L'Oms bacchetta Hollywood: 'Troppo fumo nei film'. In Europa è anche peggio
Gli fa eco Douglas Bettcher, direttore della Prevenzione dell’Oms: “Nonostante le restrizioni sulla pubblicità del tabacco i film sono uno degli ultimi canali che può esporre milioni di adolescenti a immagini di fumatori. Fare passi concreti, come vietare ai minori film con scene in cui si fuma o mostrare dei messaggi di allarme prima delle proiezioni possono impedire a giovani di tutto il mondo di conoscere i prodotti da tabacco”.

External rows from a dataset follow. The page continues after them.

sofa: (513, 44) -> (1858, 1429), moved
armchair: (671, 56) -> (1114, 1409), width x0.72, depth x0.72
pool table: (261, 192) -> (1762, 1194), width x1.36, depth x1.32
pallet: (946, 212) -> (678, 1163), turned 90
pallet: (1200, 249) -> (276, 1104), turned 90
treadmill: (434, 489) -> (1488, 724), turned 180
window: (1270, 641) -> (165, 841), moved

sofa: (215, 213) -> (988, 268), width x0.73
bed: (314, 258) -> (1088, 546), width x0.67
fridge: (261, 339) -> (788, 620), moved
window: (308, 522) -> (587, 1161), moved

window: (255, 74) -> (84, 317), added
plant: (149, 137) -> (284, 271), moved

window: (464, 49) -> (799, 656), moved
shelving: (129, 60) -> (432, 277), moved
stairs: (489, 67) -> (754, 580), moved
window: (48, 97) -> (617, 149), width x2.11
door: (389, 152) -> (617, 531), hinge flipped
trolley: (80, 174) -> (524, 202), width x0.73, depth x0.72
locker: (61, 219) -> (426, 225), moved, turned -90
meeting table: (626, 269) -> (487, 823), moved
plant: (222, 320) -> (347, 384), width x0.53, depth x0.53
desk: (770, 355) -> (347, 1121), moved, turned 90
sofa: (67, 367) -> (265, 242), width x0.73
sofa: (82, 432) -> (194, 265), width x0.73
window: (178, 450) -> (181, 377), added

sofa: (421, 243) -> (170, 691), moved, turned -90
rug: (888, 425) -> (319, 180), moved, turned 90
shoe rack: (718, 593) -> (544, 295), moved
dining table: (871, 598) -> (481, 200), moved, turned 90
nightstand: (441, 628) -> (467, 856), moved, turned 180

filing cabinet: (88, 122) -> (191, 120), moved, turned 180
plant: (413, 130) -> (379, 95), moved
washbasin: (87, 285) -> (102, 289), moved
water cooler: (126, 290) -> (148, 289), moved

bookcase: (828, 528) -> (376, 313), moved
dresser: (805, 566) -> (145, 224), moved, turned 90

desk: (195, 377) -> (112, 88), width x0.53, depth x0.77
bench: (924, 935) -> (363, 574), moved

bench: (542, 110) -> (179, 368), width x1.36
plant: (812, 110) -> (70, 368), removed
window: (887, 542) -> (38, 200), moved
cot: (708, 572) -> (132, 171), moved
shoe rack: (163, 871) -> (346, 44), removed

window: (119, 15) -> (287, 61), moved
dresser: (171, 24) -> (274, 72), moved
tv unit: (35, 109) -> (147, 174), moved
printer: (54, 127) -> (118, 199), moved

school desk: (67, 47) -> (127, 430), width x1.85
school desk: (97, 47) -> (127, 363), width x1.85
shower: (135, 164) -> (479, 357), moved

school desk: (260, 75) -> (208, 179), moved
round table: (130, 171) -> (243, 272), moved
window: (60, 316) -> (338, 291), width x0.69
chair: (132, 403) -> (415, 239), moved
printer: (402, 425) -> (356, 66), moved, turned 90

In Italia, proprio domani entraranno in vigore misure più restrittive sul fumo (con l'introduzione di immagini shock e il divieto di pubblicità per liquidi o ricariche di sigarette elettroniche) ma quando pochi mesi fa il ministro della Salute Beatrice Lorenzin ha proposto di vietare le sigarette nei film c'è stata subito la vivace protesta dei registi (da Muccino a Sorrentino) che rivendicano libertà artistica. Se da una parte è difficile immaginare Humprey Bogart in Casablanca o James Bond al tavolo da gioco senza sigaretta, dall'altro i dati dell'Oms meritano di aprire un'attenta riflessione.